As more enterprises get aware of the importance of data quality, it is high time to start using DQS in SQL Server 2012 (DQS is a bundle-ship component, which means there is no extra charge for you). However, in this version, installation and configuration of DQS is not yet a GUI-oriented tool, bringing some challenges to embrace this useful tool. This paper helps to go through the entire process how to install DQS, configure it and use it.
Before installing DQS, it is necessary to select the Data Quality Services check box during the SQL Server setup. As a result, SQL Server Setup will copy an installer file, DQSInstaller.exe, under the SQL Server instance directory on your computer. You must run this file after you have completed the SQL Server Setup to complete the Data Quality Server installation. Let’s start from here. I assume you have installed your SQL server 2012 and checked DQS option on during the setup.
Find out your DQS install tool, MenuàAll ProgramsàMicrosoft SQL Server 2012àData Quality ServicesàData Quality Server Installer, as shown in below picture.
(Figure 1: DQS Installer)
Click to run this executable program, a DOS executable. In the beginning, it asks for the password for creating a certificate file. Remember to provide a password meeting high complexity. After providing the password and confirming the password, the installation file will help you to generate a certification file and create three databases respectively DQS_MAIN, DQS_PROJECTS and DQS_STAGING_DATA. So far, there is no chance to customize your database name. And please notice, if this is not the first time you run this installation, you have to make sure there are no legacy data files and log files belonging to these three databases under the default SQL Server installation data file folder and log file folder otherwise it complains installation failure because of failing to create databases. In a normal case, it takes about 5 to 10 minutes to finish the installation and it popups the windows as the figure 2. If the window report failure, you have to check DQS.log for error reasons.
(Figure 2: DQS Installer finished successfully)
Check your database instance, you can find three new databases created for DQS internal use as shown in figure 3. Meanwhile, if you browse to the database data file folder, you can find a certification file generated as shown in figure 4.
(Figure 3, DQS Databases)
(Figure 4, DQS Certification file)
Better together—DQS and MDS (Master Data Service)
Once we configure the DQS working with MDS, it provides you the opportunity to match records to eliminate the duplicates visually, which is greatly helpful for master data management.
Here, this article assumes that you have well installed and configured MDS in your server. To enable DQS working with DMS, you need to launch your MDS configuration as this menu sequence, StartàAll ProgramsàMicrosoft SQL Server 2012àMaster Data ServicesàMaster Data services Configuration Manager as below figure 5 shows.
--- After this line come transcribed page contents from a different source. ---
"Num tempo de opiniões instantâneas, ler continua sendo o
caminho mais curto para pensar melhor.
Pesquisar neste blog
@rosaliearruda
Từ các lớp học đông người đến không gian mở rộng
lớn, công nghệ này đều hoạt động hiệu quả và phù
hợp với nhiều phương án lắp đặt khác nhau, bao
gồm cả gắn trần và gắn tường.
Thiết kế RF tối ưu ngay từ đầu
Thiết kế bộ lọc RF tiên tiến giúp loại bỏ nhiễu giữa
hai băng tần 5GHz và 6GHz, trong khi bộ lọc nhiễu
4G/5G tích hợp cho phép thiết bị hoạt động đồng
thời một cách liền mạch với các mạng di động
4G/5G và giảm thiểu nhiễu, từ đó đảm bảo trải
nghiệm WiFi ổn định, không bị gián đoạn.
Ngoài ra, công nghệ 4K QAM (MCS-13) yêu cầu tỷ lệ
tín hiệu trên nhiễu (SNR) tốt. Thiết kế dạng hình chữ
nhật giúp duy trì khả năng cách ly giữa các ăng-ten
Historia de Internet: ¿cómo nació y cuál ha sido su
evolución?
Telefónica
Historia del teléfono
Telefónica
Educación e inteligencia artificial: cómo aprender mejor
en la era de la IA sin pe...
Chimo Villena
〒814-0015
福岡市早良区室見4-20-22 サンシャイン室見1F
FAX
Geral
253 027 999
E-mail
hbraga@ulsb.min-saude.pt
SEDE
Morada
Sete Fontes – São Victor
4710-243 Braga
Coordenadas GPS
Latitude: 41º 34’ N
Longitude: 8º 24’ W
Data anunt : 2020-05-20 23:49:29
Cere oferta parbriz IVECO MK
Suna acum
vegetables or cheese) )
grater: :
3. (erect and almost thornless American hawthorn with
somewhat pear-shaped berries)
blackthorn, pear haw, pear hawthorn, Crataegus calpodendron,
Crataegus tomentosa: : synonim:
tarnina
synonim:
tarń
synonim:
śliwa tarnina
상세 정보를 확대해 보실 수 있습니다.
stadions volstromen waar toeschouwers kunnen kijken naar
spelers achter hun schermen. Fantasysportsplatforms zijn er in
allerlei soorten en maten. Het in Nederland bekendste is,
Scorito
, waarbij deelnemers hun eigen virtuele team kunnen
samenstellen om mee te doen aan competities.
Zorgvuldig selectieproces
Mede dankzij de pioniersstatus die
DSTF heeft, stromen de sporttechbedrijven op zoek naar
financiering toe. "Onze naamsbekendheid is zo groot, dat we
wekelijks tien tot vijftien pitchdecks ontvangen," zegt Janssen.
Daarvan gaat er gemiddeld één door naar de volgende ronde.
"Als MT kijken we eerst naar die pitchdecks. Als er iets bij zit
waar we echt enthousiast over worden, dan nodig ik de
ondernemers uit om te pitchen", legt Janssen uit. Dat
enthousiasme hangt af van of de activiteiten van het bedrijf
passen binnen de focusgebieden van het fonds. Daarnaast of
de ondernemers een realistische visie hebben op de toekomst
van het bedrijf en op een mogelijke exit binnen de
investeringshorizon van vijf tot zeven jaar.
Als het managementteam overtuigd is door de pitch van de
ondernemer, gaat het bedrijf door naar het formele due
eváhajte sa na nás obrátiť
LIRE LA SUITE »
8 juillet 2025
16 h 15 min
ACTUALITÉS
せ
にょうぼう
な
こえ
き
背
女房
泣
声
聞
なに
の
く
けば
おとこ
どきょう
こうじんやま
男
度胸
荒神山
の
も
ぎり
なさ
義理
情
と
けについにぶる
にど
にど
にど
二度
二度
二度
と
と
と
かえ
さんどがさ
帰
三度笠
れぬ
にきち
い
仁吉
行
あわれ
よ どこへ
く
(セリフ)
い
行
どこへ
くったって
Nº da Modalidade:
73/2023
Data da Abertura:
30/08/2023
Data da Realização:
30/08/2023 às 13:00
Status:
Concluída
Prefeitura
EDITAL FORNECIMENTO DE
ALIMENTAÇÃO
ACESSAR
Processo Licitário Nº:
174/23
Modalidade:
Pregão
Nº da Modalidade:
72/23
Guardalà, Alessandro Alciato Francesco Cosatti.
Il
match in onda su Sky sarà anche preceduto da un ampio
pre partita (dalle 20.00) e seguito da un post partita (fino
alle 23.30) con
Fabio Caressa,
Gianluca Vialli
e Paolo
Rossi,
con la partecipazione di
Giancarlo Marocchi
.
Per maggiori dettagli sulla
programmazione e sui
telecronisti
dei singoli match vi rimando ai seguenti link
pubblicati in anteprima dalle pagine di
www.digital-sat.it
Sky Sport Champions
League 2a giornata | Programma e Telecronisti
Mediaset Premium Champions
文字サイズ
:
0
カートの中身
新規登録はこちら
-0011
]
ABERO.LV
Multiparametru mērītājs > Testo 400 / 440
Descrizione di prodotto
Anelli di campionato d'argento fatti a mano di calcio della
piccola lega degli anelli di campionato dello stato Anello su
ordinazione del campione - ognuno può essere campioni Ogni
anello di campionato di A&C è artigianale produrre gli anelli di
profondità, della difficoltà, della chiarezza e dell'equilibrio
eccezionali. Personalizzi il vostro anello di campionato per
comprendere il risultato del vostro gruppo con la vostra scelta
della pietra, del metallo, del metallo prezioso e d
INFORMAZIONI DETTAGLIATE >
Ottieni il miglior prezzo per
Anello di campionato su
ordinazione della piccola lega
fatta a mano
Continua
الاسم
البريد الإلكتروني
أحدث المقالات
(Figure 5, DMS Configuration Manager)
Launch DMS manager and switch to the tab “Web Configuration” in the left pane then hit the button “Enable Integration with Data Quality Service” in the bottom right (Refer Figure 6). Instantly, it pops up the window to report integration successfully done (See Figure 7).
(Figure 6, MDS Configuration Manager)
(Figure 7, DQS Integration)
Start your journey of DQS
Till now, you are ready to use every feature of DQS. Around SQL Server, you have a couple of weapons in term of DQS. First of all, the main battle field is “Data Quality Client”, a fancy client tool. Likewise, you can find this tool in the start menu as it shows in figure 8. And the fancy UI is shown as figure 9. This tool can help you to create knowledge base, new a data quality project, monitor activity and fulfill some DQS management work.
(Figure 8, DQ Client Menu Item)
(Figure 9, DQ Client home Screen)
In addition to Data Quality Client, the MDS add-in also changes after you enable DQS integration with DMS. Two new buttons show up in “the Master Data” ribbon (See figure 10), which can help to identify the duplicate records before you publish them to the MDS.
(Figure 10, “Match Data” in MDS Excel Add-in)
Last but not least, there has been a native component in SSIS 2012 named “DQS Cleansing” (See figure 11). This ETL dataflow component can help you clean data in your ETL workflow.
(Figure 11, DQS Cleansing Component in SSIS)
Now, as all these done, you are ready to start using this powerful tool “Data Quality Service” to improve your enterprise data quality. Start your DQS journey with luck.